*** Opening Material for this task ***
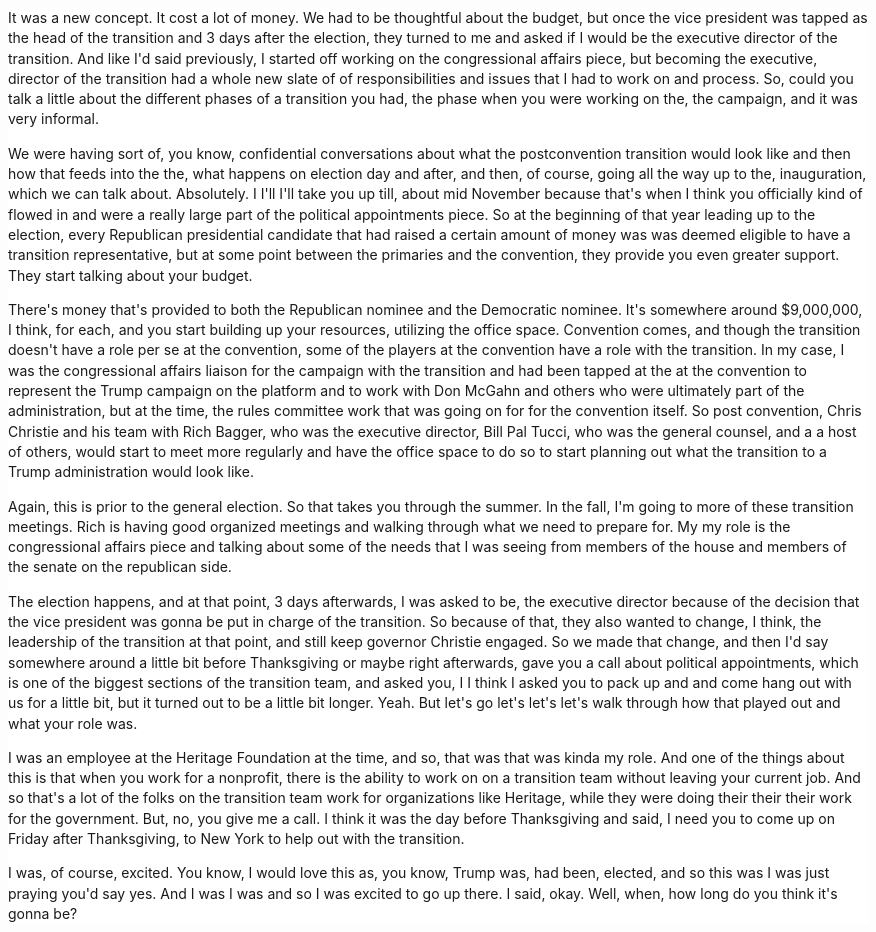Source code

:It was a new concept. It cost a lot of money. We had to be thoughtful about the budget, but once the vice president was tapped as the head of the transition and 3 days after the election, they turned to me and asked if I would be the executive director of the transition. And like I'd said previously, I started off working on the congressional affairs piece, but becoming the executive, director of the transition had a whole new slate of of responsibilities and issues that I had to work on and process. So, could you talk a little about the different phases of a transition you had, the phase when you were working on the, the campaign, and it was very informal.

We were having sort of, you know, confidential conversations about what the postconvention transition would look like and then how that feeds into the the, what happens on election day and after, and then, of course, going all the way up to the, inauguration, which we can talk about. Absolutely. I I'll I'll take you up till, about mid November because that's when I think you officially kind of flowed in and were a really large part of the political appointments piece. So at the beginning of that year leading up to the election, every Republican presidential candidate that had raised a certain amount of money was was deemed eligible to have a transition representative, but at some point between the primaries and the convention, they provide you even greater support. They start talking about your budget.

There's money that's provided to both the Republican nominee and the Democratic nominee. It's somewhere around $9,000,000, I think, for each, and you start building up your resources, utilizing the office space. Convention comes, and though the transition doesn't have a role per se at the convention, some of the players at the convention have a role with the transition. In my case, I was the congressional affairs liaison for the campaign with the transition and had been tapped at the at the convention to represent the Trump campaign on the platform and to work with Don McGahn and others who were ultimately part of the administration, but at the time, the rules committee work that was going on for for the convention itself. So post convention, Chris Christie and his team with Rich Bagger, who was the executive director, Bill Pal Tucci, who was the general counsel, and a a host of others, would start to meet more regularly and have the office space to do so to start planning out what the transition to a Trump administration would look like.

Again, this is prior to the general election. So that takes you through the summer. In the fall, I'm going to more of these transition meetings. Rich is having good organized meetings and walking through what we need to prepare for. My my role is the congressional affairs piece and talking about some of the needs that I was seeing from members of the house and members of the senate on the republican side.

The election happens, and at that point, 3 days afterwards, I was asked to be, the executive director because of the decision that the vice president was gonna be put in charge of the transition. So because of that, they also wanted to change, I think, the leadership of the transition at that point, and still keep governor Christie engaged. So we made that change, and then I'd say somewhere around a little bit before Thanksgiving or maybe right afterwards, gave you a call about political appointments, which is one of the biggest sections of the transition team, and asked you, I I think I asked you to pack up and and come hang out with us for a little bit, but it turned out to be a little bit longer. Yeah. But let's go let's let's let's walk through how that played out and what your role was.

I was an employee at the Heritage Foundation at the time, and so, that was that was kinda my role. And one of the things about this is that when you work for a nonprofit, there is the ability to work on on a transition team without leaving your current job. And so that's a lot of the folks on the transition team work for organizations like Heritage, while they were doing their their their work for the government. But, no, you give me a call. I think it was the day before Thanksgiving and said, I need you to come up on Friday after Thanksgiving, to New York to help out with the transition.

I was, of course, excited. You know, I would love this as, you know, Trump was, had been, elected, and so this was I was just praying you'd say yes. And I was I was and so I was excited to go up there. I said, okay. Well, when, how long do you think it's gonna be?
*** Closing Material for this task ***
- Aim of the exercise
What you return must match each record exactly and contain no images.

- Answer to the problem
Source code

:It was a new concept. It cost a lot of money. We had to be thoughtful about the budget, but once the vice president was tapped as the head of the transition and 3 days after the election, they turned to me and asked if I would be the executive director of the transition. And like I'd said previously, I started off working on the congressional affairs piece, but becoming the executive, director of the transition had a whole new slate of of responsibilities and issues that I had to work on and process. So, could you talk a little about the different phases of a transition you had, the phase when you were working on the, the campaign, and it was very informal.

We were having sort of, you know, confidential conversations about what the postconvention transition would look like and then how that feeds into the the, what happens on election day and after, and then, of course, going all the way up to the, inauguration, which we can talk about. Absolutely. I I'll I'll take you up till, about mid November because that's when I think you officially kind of flowed in and were a really large part of the political appointments piece. So at the beginning of that year leading up to the election, every Republican presidential candidate that had raised a certain amount of money was was deemed eligible to have a transition representative, but at some point between the primaries and the convention, they provide you even greater support. They start talking about your budget.

There's money that's provided to both the Republican nominee and the Democratic nominee. It's somewhere around $9,000,000, I think, for each, and you start building up your resources, utilizing the office space. Convention comes, and though the transition doesn't have a role per se at the convention, some of the players at the convention have a role with the transition. In my case, I was the congressional affairs liaison for the campaign with the transition and had been tapped at the at the convention to represent the Trump campaign on the platform and to work with Don McGahn and others who were ultimately part of the administration, but at the time, the rules committee work that was going on for for the convention itself. So post convention, Chris Christie and his team with Rich Bagger, who was the executive director, Bill Pal Tucci, who was the general counsel, and a a host of others, would start to meet more regularly and have the office space to do so to start planning out what the transition to a Trump administration would look like.

Again, this is prior to the general election. So that takes you through the summer. In the fall, I'm going to more of these transition meetings. Rich is having good organized meetings and walking through what we need to prepare for. My my role is the congressional affairs piece and talking about some of the needs that I was seeing from members of the house and members of the senate on the republican side.

The election happens, and at that point, 3 days afterwards, I was asked to be, the executive director because of the decision that the vice president was gonna be put in charge of the transition. So because of that, they also wanted to change, I think, the leadership of the transition at that point, and still keep governor Christie engaged. So we made that change, and then I'd say somewhere around a little bit before Thanksgiving or maybe right afterwards, gave you a call about political appointments, which is one of the biggest sections of the transition team, and asked you, I I think I asked you to pack up and and come hang out with us for a little bit, but it turned out to be a little bit longer. Yeah. But let's go let's let's let's walk through how that played out and what your role was.

I was an employee at the Heritage Foundation at the time, and so, that was that was kinda my role. And one of the things about this is that when you work for a nonprofit, there is the ability to work on on a transition team without leaving your current job. And so that's a lot of the folks on the transition team work for organizations like Heritage, while they were doing their their their work for the government. But, no, you give me a call. I think it was the day before Thanksgiving and said, I need you to come up on Friday after Thanksgiving, to New York to help out with the transition.

I was, of course, excited. You know, I would love this as, you know, Trump was, had been, elected, and so this was I was just praying you'd say yes. And I was I was and so I was excited to go up there. I said, okay. Well, when, how long do you think it's gonna be?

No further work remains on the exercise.